> _Available records_
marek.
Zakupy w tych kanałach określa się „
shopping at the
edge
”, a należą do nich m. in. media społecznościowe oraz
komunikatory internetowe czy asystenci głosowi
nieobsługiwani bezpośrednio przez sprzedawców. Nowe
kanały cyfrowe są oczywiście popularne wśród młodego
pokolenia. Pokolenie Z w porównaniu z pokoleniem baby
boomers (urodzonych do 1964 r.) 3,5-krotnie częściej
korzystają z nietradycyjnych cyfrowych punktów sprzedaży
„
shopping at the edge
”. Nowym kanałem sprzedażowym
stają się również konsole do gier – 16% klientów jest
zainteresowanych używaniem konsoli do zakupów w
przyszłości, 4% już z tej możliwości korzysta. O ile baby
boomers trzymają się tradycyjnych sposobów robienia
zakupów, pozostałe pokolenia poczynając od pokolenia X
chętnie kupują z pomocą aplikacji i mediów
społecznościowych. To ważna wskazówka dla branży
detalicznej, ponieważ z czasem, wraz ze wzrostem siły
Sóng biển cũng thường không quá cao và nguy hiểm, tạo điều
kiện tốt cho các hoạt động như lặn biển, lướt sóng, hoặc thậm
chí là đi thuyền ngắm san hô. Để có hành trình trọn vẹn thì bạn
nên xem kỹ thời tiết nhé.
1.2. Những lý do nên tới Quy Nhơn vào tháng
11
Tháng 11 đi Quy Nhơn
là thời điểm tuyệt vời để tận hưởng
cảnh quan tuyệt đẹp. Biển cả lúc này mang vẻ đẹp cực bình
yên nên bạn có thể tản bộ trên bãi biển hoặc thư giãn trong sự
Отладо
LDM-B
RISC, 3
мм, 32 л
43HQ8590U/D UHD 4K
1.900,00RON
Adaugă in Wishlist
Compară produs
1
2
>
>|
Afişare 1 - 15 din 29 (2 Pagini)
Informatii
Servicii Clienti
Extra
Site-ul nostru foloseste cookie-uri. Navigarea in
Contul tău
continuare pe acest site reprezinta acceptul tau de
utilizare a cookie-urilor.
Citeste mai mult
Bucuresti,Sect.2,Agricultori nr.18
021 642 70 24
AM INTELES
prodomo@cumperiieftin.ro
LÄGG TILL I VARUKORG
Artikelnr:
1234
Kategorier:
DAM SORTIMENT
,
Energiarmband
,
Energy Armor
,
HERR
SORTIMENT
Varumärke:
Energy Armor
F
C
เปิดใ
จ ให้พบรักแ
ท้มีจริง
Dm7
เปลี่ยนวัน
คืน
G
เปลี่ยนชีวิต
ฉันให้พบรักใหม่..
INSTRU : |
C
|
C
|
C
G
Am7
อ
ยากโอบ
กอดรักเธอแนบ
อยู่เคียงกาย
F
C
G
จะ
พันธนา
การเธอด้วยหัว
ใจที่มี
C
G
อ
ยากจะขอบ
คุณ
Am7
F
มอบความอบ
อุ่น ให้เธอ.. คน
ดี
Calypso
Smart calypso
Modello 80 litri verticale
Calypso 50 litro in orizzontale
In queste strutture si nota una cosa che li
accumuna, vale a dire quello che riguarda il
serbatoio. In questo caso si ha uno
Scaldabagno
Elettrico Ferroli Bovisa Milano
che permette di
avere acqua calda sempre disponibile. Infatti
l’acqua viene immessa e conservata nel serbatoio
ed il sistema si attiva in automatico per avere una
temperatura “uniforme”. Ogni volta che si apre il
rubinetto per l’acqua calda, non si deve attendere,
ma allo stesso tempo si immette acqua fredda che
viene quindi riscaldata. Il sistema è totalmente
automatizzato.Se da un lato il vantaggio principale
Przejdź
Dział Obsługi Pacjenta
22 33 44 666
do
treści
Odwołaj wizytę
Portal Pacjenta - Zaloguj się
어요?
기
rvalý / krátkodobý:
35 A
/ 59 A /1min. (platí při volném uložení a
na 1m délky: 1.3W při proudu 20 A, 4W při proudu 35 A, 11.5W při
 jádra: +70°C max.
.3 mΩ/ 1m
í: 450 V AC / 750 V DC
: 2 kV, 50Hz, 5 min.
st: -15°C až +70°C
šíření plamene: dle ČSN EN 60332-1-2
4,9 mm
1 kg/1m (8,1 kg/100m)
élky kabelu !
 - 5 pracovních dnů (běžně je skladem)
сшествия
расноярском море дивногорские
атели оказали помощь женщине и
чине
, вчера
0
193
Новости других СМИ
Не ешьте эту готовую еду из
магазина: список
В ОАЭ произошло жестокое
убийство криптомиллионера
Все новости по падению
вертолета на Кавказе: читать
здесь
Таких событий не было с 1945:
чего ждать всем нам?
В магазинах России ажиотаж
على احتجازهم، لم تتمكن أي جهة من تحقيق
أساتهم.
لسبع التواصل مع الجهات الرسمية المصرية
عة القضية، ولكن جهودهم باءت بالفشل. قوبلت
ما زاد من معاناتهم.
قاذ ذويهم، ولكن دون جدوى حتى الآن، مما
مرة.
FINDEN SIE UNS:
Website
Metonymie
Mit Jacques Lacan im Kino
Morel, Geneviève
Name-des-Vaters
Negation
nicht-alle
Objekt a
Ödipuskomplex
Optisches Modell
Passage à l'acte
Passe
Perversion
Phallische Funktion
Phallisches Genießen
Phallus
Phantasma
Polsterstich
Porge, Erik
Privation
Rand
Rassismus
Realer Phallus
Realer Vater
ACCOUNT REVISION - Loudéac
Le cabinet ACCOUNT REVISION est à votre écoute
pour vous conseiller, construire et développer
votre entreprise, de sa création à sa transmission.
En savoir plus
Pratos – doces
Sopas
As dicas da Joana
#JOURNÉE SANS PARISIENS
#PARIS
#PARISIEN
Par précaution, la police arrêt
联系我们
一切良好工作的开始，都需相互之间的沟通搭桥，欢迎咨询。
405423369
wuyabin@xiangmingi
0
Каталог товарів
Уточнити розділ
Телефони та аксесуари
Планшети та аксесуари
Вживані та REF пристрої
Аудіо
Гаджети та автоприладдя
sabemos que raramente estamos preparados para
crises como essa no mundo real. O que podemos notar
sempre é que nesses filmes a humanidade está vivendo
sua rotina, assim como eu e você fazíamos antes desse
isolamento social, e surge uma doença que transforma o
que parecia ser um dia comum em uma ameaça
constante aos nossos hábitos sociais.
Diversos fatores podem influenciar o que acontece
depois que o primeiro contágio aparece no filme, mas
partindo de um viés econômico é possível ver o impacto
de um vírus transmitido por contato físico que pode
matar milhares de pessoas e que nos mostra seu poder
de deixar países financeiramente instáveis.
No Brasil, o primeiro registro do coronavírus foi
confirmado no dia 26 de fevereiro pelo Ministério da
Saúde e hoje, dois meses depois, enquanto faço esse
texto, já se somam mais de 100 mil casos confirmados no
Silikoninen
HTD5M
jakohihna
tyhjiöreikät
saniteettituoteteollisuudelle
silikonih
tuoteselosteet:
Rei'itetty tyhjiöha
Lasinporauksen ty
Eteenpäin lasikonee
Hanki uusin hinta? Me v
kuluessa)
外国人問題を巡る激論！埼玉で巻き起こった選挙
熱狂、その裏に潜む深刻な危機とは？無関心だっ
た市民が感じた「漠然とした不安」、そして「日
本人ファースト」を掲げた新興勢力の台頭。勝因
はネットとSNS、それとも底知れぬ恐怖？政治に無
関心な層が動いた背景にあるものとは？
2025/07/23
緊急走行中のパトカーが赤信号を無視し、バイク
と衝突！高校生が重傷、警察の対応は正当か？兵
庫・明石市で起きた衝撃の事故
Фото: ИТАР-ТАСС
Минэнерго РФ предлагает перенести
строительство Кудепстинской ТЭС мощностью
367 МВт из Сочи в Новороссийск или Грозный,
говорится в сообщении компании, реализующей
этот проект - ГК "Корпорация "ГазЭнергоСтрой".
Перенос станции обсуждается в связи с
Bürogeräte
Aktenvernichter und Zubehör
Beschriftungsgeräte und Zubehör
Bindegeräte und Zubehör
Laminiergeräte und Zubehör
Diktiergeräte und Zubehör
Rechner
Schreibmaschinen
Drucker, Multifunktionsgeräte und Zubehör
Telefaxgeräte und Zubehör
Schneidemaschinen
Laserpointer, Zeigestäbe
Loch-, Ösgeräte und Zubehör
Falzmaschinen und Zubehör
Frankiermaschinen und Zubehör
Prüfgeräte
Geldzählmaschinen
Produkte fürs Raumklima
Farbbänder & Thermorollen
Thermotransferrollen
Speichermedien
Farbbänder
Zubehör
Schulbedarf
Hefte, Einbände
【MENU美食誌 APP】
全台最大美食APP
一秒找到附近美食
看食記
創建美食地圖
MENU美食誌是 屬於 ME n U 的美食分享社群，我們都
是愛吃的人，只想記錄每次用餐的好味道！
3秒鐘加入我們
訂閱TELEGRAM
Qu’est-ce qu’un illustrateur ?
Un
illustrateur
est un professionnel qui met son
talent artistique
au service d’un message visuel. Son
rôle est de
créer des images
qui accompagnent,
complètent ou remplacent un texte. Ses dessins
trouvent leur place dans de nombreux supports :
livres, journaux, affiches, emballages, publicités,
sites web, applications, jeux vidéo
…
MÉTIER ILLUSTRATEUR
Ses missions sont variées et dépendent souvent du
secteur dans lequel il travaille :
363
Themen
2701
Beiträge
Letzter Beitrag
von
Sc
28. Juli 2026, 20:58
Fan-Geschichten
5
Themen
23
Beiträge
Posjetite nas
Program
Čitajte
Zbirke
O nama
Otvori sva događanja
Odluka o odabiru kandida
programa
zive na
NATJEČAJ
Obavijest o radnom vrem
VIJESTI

> _Task details_
Please transcribe the records word for word, starting at their first line and ending with the line that contains "społecznościowych. To ważna", including that line.

> _Solution for this task_
marek.
Zakupy w tych kanałach określa się „
shopping at the
edge
”, a należą do nich m. in. media społecznościowe oraz
komunikatory internetowe czy asystenci głosowi
nieobsługiwani bezpośrednio przez sprzedawców. Nowe
kanały cyfrowe są oczywiście popularne wśród młodego
pokolenia. Pokolenie Z w porównaniu z pokoleniem baby
boomers (urodzonych do 1964 r.) 3,5-krotnie częściej
korzystają z nietradycyjnych cyfrowych punktów sprzedaży
„
shopping at the edge
”. Nowym kanałem sprzedażowym
stają się również konsole do gier – 16% klientów jest
zainteresowanych używaniem konsoli do zakupów w
przyszłości, 4% już z tej możliwości korzysta. O ile baby
boomers trzymają się tradycyjnych sposobów robienia
zakupów, pozostałe pokolenia poczynając od pokolenia X
chętnie kupują z pomocą aplikacji i mediów
społecznościowych. To ważna wskazówka dla branży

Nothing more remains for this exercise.